Wang Guoqiao, Hassenstab Jason, Li Yan, Aschenbrenner Andrew J, McDade Eric M, Llibre-Guerra Jorge, Bateman Randall J, Xiong Chengjie
Department of Neurology, Washington University School of Medicine, St. Louis, Missouri, USA.
Division of Biostatistics, Washington University School of Medicine, St. Louis, Missouri, USA.
Stat Med. 2024 Dec 30;43(30):5898-5910. doi: 10.1002/sim.10292. Epub 2024 Nov 25.
Measurement burst designs typically administer brief cognitive tests four times per day for 1 week, resulting in a maximum of 28 data points per week per test for every 6 months. In Alzheimer's disease clinical trials, utilizing measurement burst designs holds great promise for boosting statistical power by collecting huge amount of data. However, appropriate methods for analyzing these complex datasets are not well investigated. Furthermore, the large amount of burst design data also poses tremendous challenges for traditional computational procedures such as SAS mixed or Nlmixed. We propose to analyze burst design data using novel hierarchical linear mixed effects models or hierarchical mixed models for repeated measures. Through simulations and real-world data applications using the novel SAS procedure Hpmixed, we demonstrate these hierarchical models' efficiency over traditional models. Our sample simulation and analysis code can serve as a catalyst to facilitate the methodology development for burst design data.

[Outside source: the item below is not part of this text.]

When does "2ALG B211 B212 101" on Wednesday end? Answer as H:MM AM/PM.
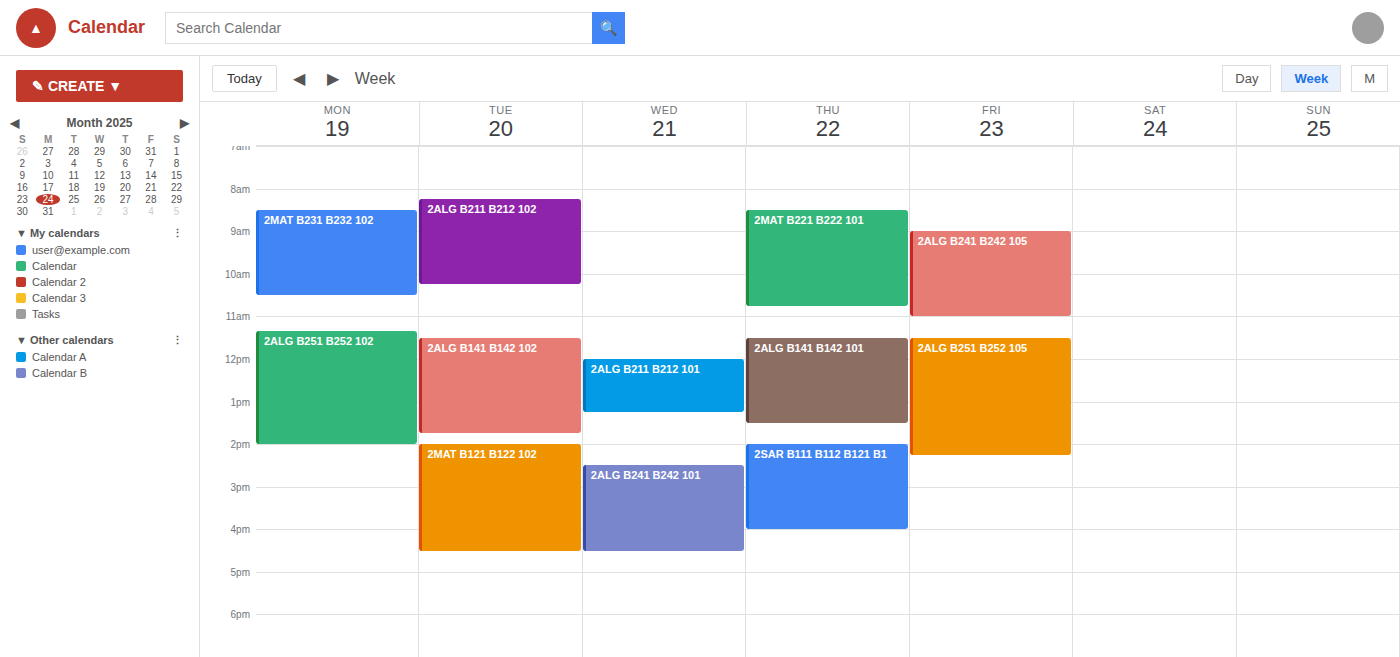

测量突发设计通常每天进行四次简短的认知测试,持续1周,每6个月每项测试每周最多可产生28个数据点。在阿尔茨海默病临床试验中,采用测量突发设计有望通过收集大量数据来提高统计效力。然而,分析这些复杂数据集的适当方法尚未得到充分研究。此外,大量的突发设计数据也给传统的计算程序(如SAS混合程序或Nlmixed)带来了巨大挑战。我们建议使用新颖的分层线性混合效应模型或重复测量的分层混合模型来分析突发设计数据。通过使用新颖的SAS程序Hpmixed进行模拟和实际数据应用,我们证明了这些分层模型相对于传统模型的效率。我们的样本模拟和分析代码可以促进突发设计数据方法学的发展。